= Gary G. Hamilton =

American journalist

Gary G. Hamilton is an American television journalist, on-air host, reporter and producer who has worked in news, sports, music and entertainment. Hamilton currently works as Entertainment Video Journalist and Producer for The Associated Press. He used to be the on-air TV host-reporter for the New York Yankees Scoreboard and broadcasting department. Formerly, he was a digital reporter for Channel One News, a youth-oriented news program broadcast in 8,000 high schools and middle schools across the country, reaching more than six million students daily. He was also a frequent on-air contributing reporter for CBSNews.com. Hamilton has also worked for NBC News, CBS News, MTV and Globestar Media/ND Promotions , an entertainment and music video promotions company. He was also a freelance music writer for the music website AllHipHop.com and had a stint with SONY BMG's Columbia Records.

==Biography==
Gary G. Hamilton was born and raised in Houston, Texas, and is a graduate of North Shore Senior High School. Involved in many different clubs and activities, Hamilton was the co-anchor for the school's in-house newscast, Mustang News, which aired directly after Channel One News. Upon graduation, he attended Abilene Christian University and received a BSc. in broadcast journalism. After internships with KPRC-TV 2, the local NBC affiliate in Houston, Houston's Majic 102.1, 979 the Box, and BET's 106 and Park, Hamilton was accepted into NBC's Page Program.

Hamilton moved to New York from Houston to join the Page Program. After his experience at NBC, he worked at MTV, followed by Columbia Records. At the same time, he was assisting local Houston rapper Mike Jones of Swisha House as Houston's local rap scene exploded onto the national scene. He was also working Noah Jolles and Dan Otero of ND Promotions, a music video promotions company and was a freelance music critic for AllHipHop.com.

In 2009, Hamilton moved to Channel One News, which was partnered with NBC. Hamilton was hired as an overnight production assistant.
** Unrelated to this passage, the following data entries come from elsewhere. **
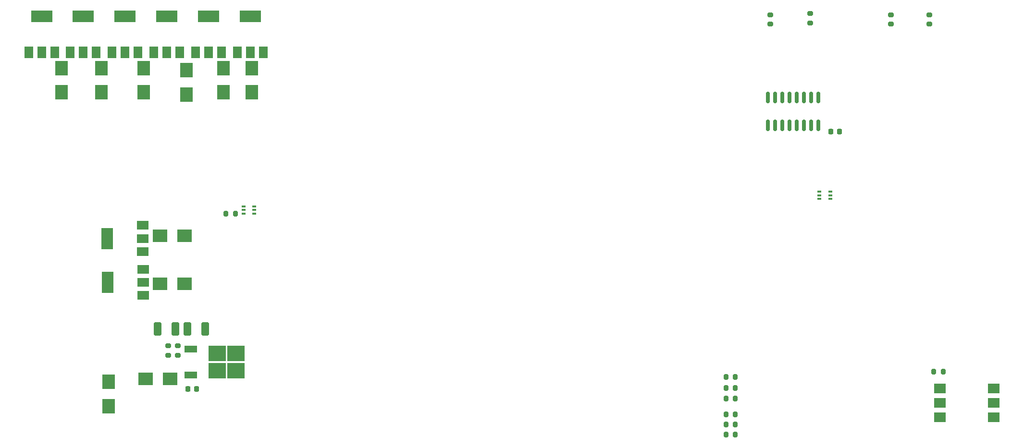
<source format=gbr>
%TF.GenerationSoftware,KiCad,Pcbnew,6.0.8-f2edbf62ab~116~ubuntu20.04.1*%
%TF.CreationDate,2022-12-03T19:21:23+01:00*%
%TF.ProjectId,shield_chm36VA,73686965-6c64-45f6-9368-6d333656412e,rev?*%
%TF.SameCoordinates,Original*%
%TF.FileFunction,Paste,Top*%
%TF.FilePolarity,Positive*%
%FSLAX46Y46*%
G04 Gerber Fmt 4.6, Leading zero omitted, Abs format (unit mm)*
G04 Created by KiCad (PCBNEW 6.0.8-f2edbf62ab~116~ubuntu20.04.1) date 2022-12-03 19:21:23*
%MOMM*%
%LPD*%
G01*
G04 APERTURE LIST*
G04 Aperture macros list*
%AMRoundRect*
0 Rectangle with rounded corners*
0 $1 Rounding radius*
0 $2 $3 $4 $5 $6 $7 $8 $9 X,Y pos of 4 corners*
0 Add a 4 corners polygon primitive as box body*
4,1,4,$2,$3,$4,$5,$6,$7,$8,$9,$2,$3,0*
0 Add four circle primitives for the rounded corners*
1,1,$1+$1,$2,$3*
1,1,$1+$1,$4,$5*
1,1,$1+$1,$6,$7*
1,1,$1+$1,$8,$9*
0 Add four rect primitives between the rounded corners*
20,1,$1+$1,$2,$3,$4,$5,0*
20,1,$1+$1,$4,$5,$6,$7,0*
20,1,$1+$1,$6,$7,$8,$9,0*
20,1,$1+$1,$8,$9,$2,$3,0*%
G04 Aperture macros list end*
%ADD10R,2.500000X2.300000*%
%ADD11RoundRect,0.200000X0.200000X0.275000X-0.200000X0.275000X-0.200000X-0.275000X0.200000X-0.275000X0*%
%ADD12R,3.050000X2.750000*%
%ADD13R,2.200000X1.200000*%
%ADD14RoundRect,0.200000X0.275000X-0.200000X0.275000X0.200000X-0.275000X0.200000X-0.275000X-0.200000X0*%
%ADD15RoundRect,0.250000X0.412500X0.925000X-0.412500X0.925000X-0.412500X-0.925000X0.412500X-0.925000X0*%
%ADD16R,0.650000X0.400000*%
%ADD17RoundRect,0.150000X-0.150000X0.825000X-0.150000X-0.825000X0.150000X-0.825000X0.150000X0.825000X0*%
%ADD18R,2.300000X2.500000*%
%ADD19RoundRect,0.200000X-0.200000X-0.275000X0.200000X-0.275000X0.200000X0.275000X-0.200000X0.275000X0*%
%ADD20RoundRect,0.225000X-0.225000X-0.250000X0.225000X-0.250000X0.225000X0.250000X-0.225000X0.250000X0*%
%ADD21R,1.500000X2.000000*%
%ADD22R,3.800000X2.000000*%
%ADD23R,2.000000X1.780000*%
%ADD24R,2.000000X1.500000*%
%ADD25R,2.000000X3.800000*%
%ADD26RoundRect,0.200000X-0.275000X0.200000X-0.275000X-0.200000X0.275000X-0.200000X0.275000X0.200000X0*%
%ADD27RoundRect,0.225000X0.225000X0.250000X-0.225000X0.250000X-0.225000X-0.250000X0.225000X-0.250000X0*%
G04 APERTURE END LIST*
D10*
X84150000Y-94500000D03*
X79850000Y-94500000D03*
X81650000Y-119800000D03*
X77350000Y-119800000D03*
D11*
X217825000Y-118500000D03*
X216175000Y-118500000D03*
D12*
X93250000Y-115250000D03*
X89900000Y-118300000D03*
X93250000Y-118300000D03*
X89900000Y-115250000D03*
D13*
X85275000Y-114495000D03*
X85275000Y-119055000D03*
D14*
X81250000Y-115575000D03*
X81250000Y-113925000D03*
D15*
X82537500Y-111000000D03*
X79462500Y-111000000D03*
D16*
X196050000Y-86750000D03*
X196050000Y-87400000D03*
X196050000Y-88050000D03*
X197950000Y-88050000D03*
X197950000Y-87400000D03*
X197950000Y-86750000D03*
D17*
X195845000Y-70125000D03*
X194575000Y-70125000D03*
X193305000Y-70125000D03*
X192035000Y-70125000D03*
X190765000Y-70125000D03*
X189495000Y-70125000D03*
X188225000Y-70125000D03*
X186955000Y-70125000D03*
X186955000Y-75075000D03*
X188225000Y-75075000D03*
X189495000Y-75075000D03*
X190765000Y-75075000D03*
X192035000Y-75075000D03*
X193305000Y-75075000D03*
X194575000Y-75075000D03*
X195845000Y-75075000D03*
D18*
X69500000Y-69250000D03*
X69500000Y-64950000D03*
D19*
X179575000Y-121400000D03*
X181225000Y-121400000D03*
X179575000Y-129600000D03*
X181225000Y-129600000D03*
D20*
X198025000Y-76200000D03*
X199575000Y-76200000D03*
D21*
X86092000Y-62150000D03*
X88392000Y-62150000D03*
X90692000Y-62150000D03*
D22*
X88392000Y-55850000D03*
D23*
X217235000Y-121460000D03*
X217235000Y-124000000D03*
X217235000Y-126540000D03*
X226765000Y-126540000D03*
X226765000Y-124000000D03*
X226765000Y-121460000D03*
D11*
X181225000Y-119400000D03*
X179575000Y-119400000D03*
D16*
X94550000Y-89350000D03*
X94550000Y-90000000D03*
X94550000Y-90650000D03*
X96450000Y-90650000D03*
X96450000Y-90000000D03*
X96450000Y-89350000D03*
D21*
X63994000Y-62150000D03*
X66294000Y-62150000D03*
X68594000Y-62150000D03*
D22*
X66294000Y-55850000D03*
D19*
X179575000Y-123200000D03*
X181225000Y-123200000D03*
D18*
X62500000Y-69250000D03*
X62500000Y-64950000D03*
D19*
X91475000Y-90600000D03*
X93125000Y-90600000D03*
D21*
X78726000Y-62150000D03*
X81026000Y-62150000D03*
X83326000Y-62150000D03*
D22*
X81026000Y-55850000D03*
D14*
X187400000Y-57225000D03*
X187400000Y-55575000D03*
D21*
X56700000Y-62150000D03*
X59000000Y-62150000D03*
X61300000Y-62150000D03*
D22*
X59000000Y-55850000D03*
D24*
X76900000Y-105050000D03*
X76900000Y-102750000D03*
X76900000Y-100450000D03*
D25*
X70600000Y-102750000D03*
D18*
X77000000Y-69250000D03*
X77000000Y-64950000D03*
D26*
X215400000Y-55575000D03*
X215400000Y-57225000D03*
D18*
X91000000Y-69250000D03*
X91000000Y-64950000D03*
D10*
X84150000Y-103000000D03*
X79850000Y-103000000D03*
D18*
X84500000Y-69650000D03*
X84500000Y-65350000D03*
D26*
X83000000Y-113925000D03*
X83000000Y-115575000D03*
D18*
X96000000Y-69250000D03*
X96000000Y-64950000D03*
D11*
X181225000Y-127800000D03*
X179575000Y-127800000D03*
D21*
X93458000Y-62150000D03*
X95758000Y-62150000D03*
X98058000Y-62150000D03*
D22*
X95758000Y-55850000D03*
D18*
X70800000Y-124550000D03*
X70800000Y-120250000D03*
D19*
X179575000Y-126000000D03*
X181225000Y-126000000D03*
D24*
X76800000Y-97300000D03*
X76800000Y-95000000D03*
X76800000Y-92700000D03*
D25*
X70500000Y-95000000D03*
D27*
X86275000Y-121500000D03*
X84725000Y-121500000D03*
D15*
X87787500Y-111000000D03*
X84712500Y-111000000D03*
D14*
X194400000Y-57025000D03*
X194400000Y-55375000D03*
D21*
X71360000Y-62150000D03*
X73660000Y-62150000D03*
X75960000Y-62150000D03*
D22*
X73660000Y-55850000D03*
D26*
X208600000Y-55575000D03*
X208600000Y-57225000D03*
M02*

</source>
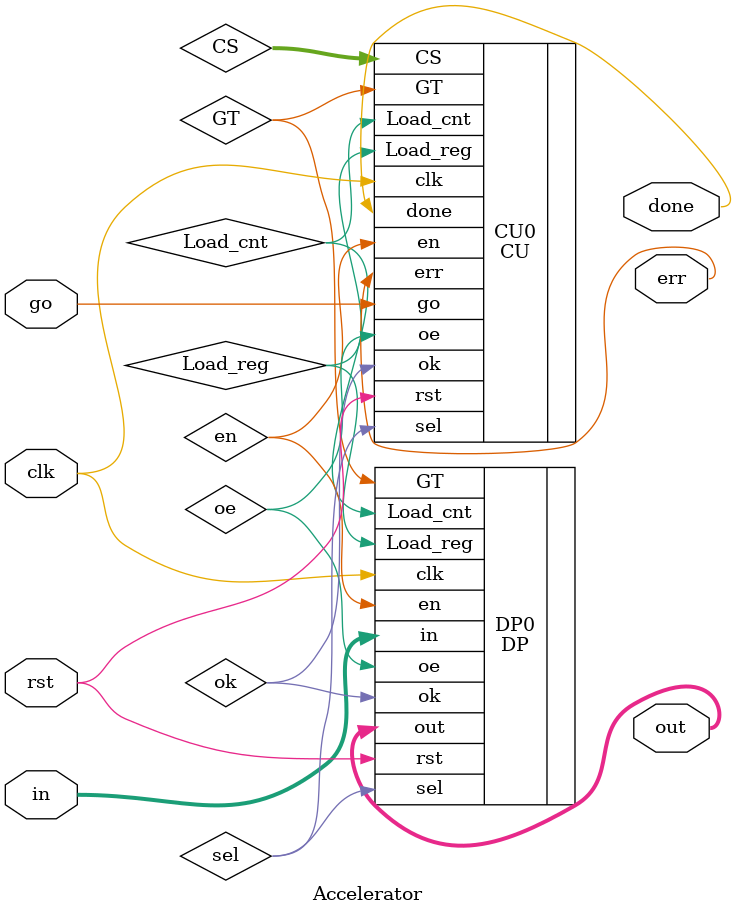
<source format=v>
`timescale 1ns / 1ps

module Accelerator(
input go, clk,rst,
input [3:0] in,
output err, done,
output [31:0] out
    );
    
wire ok, GT, Load_cnt, Load_reg, en, oe, sel;
wire [1:0] CS;

CU CU0(.ok(ok), .GT(GT), .clk(clk), .go(go), .Load_cnt(Load_cnt), .Load_reg(Load_reg), .en(en), .oe(oe), .sel(sel), .done(done), .err(err),.rst(rst),.CS(CS));
DP DP0(.in(in), .Load_cnt(Load_cnt), .Load_reg(Load_reg) , .en(en) ,.oe(oe) , .clk(clk), .sel(sel), .rst(rst), .GT(GT), .ok(ok), .out(out));
    
endmodule

</source>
He also hosted Channel One's "Next Big Thing", a weekly entertainment and tech segment. During his time at Channel One News with NBC News, he also worked with the weekend edition of NBC's TODAY. Most notably, he helped produce segments for TODAY's coverage of the 2008 Olympic Games in Beijing.

Channel One News went on to partner with CBS News and at the same time, Hamilton became a contributing reporter with CBSNews.com. Hamilton dually worked with Channel One and CBSNews.com until he was hired by the New York Yankees in 2013. Hamilton was the on-air host and in-stadium reporter and senior producer for the New York Yankees Broadcasting and Scoreboard department.

In 2018, Hamilton moved to the Associated Press as Video Journalist.

==Recognitions and notable works==
Gary Hamilton's Channel One News story on African-American inventors in which he reported and produced is now permanently part of an exhibit in the Charles H. Wright Museum of African American History.